Il évoque également sa démarche créative très personnelle. « Je peux rester longtemps à regarder un légume pour qu'il me raconte quelque chose. De temps en temps, quand on se pose des questions, on trouve des réponses. Enfin pas toujours. Le poireau n'a pas encore tenu ses promesses » commente-t-il, prêt à partir d'un grand éclat de rire. Du moins la version albinos, entièrement blanche, qu'il cherche à faire pousser un peu comme on obtient les asperges. Ou les courgettes-jambon (ne cherchez pas, si on les trouve un jour elles viendront d'ici). L'idée ? Un moule en forme de jambon, dans lequel il s'est mis en tête de convaincre la courgette de pousser. Les négociations n'ont pas encore abouti. « L 'an dernier, ça n'a pas marché. Je me donne encore 3 ou 4 ans. On n'y arrivera peut-être pas, mais si on n'essaie pas, on ne saura pas. » L'homme a fait sienne cette devise de Mark Twain qu'il a affichée dans son bureau, au milieu de la cuisine flambant neuve du restaurant : « Ils ne savaient pas que c' était impossible, alors ils l'ont fait. »

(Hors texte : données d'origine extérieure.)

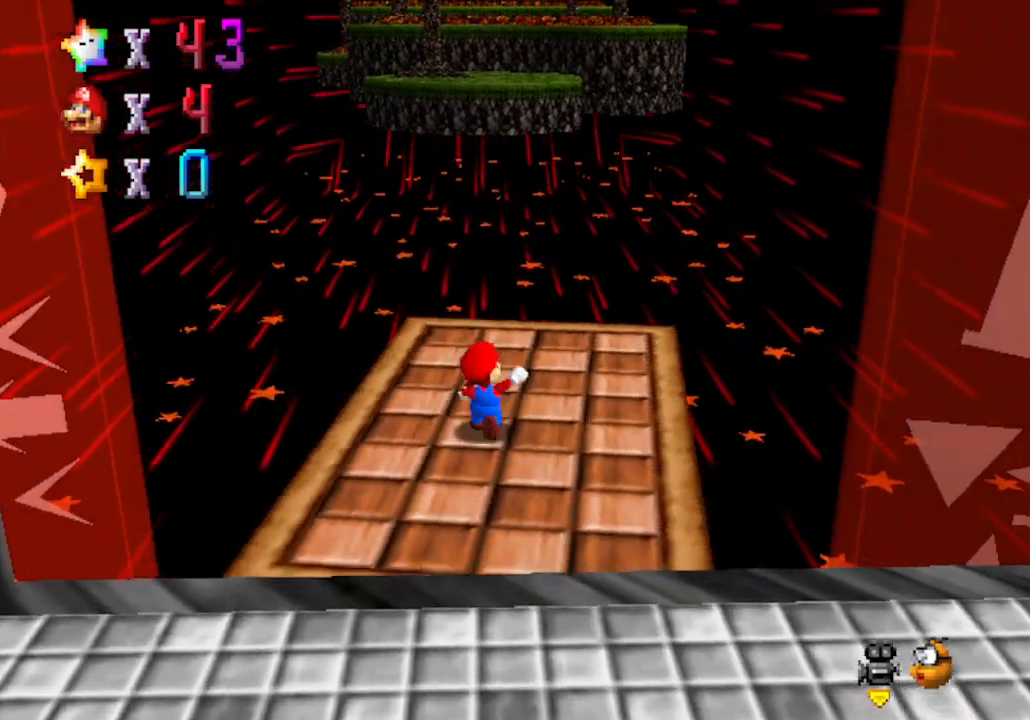
{"buttons": ["A"], "left_stick": "up", "events": [[133, "A", "down"], [167, "B", "up"], [300, "left_stick", "up"]]}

J'ai fait ça aussi. J'ai eu une cuisine très démonstrative, où je montrais de la technique, mais l'émotion c'est loin d'être seulement de la technique

C'est ainsi qu'il avance, Glenn Viel, avec cette certitude que tout reste à inventer. « Il n'y a que les limites que l'on s'impose. Avec du travail, de la persévérance, de l'abnégation, on arrive à faire beaucoup de choses. » Avec de l'humilité aussi, car la tête ne lui tourne pas. L'amitié reste un point fixe, une boussole. « Ce qui me relie à l'authenticité, ce sont les gens qui m'entourent. J'ai travaillé dur pour exceller, c'est une revanche sur la vie. » Considérant le jardin du regard, il mesure le travail accompli et ce qu'il reste à faire. « Maintenant, je veux en faire de la poésie. On va tout repenser. » C'est quoi la poésie dans un potager ? Une rivière, qui passe entre les ruches, une fontaine à échelle des abeilles, de la pierre blanche, repérée dans une carrière alentour. Dans le jardin comme ailleurs, il regarde autrement. C'est involontaire, c'est comme ça. De sa dyslexie, Glenn Viel a fait un cadeau de la vie. Il y a ceux qui trébuchent et ceux qui rebondissent. « Une fois que l'on a compris que l'on pouvait en faire un atout, ça devient un atout. »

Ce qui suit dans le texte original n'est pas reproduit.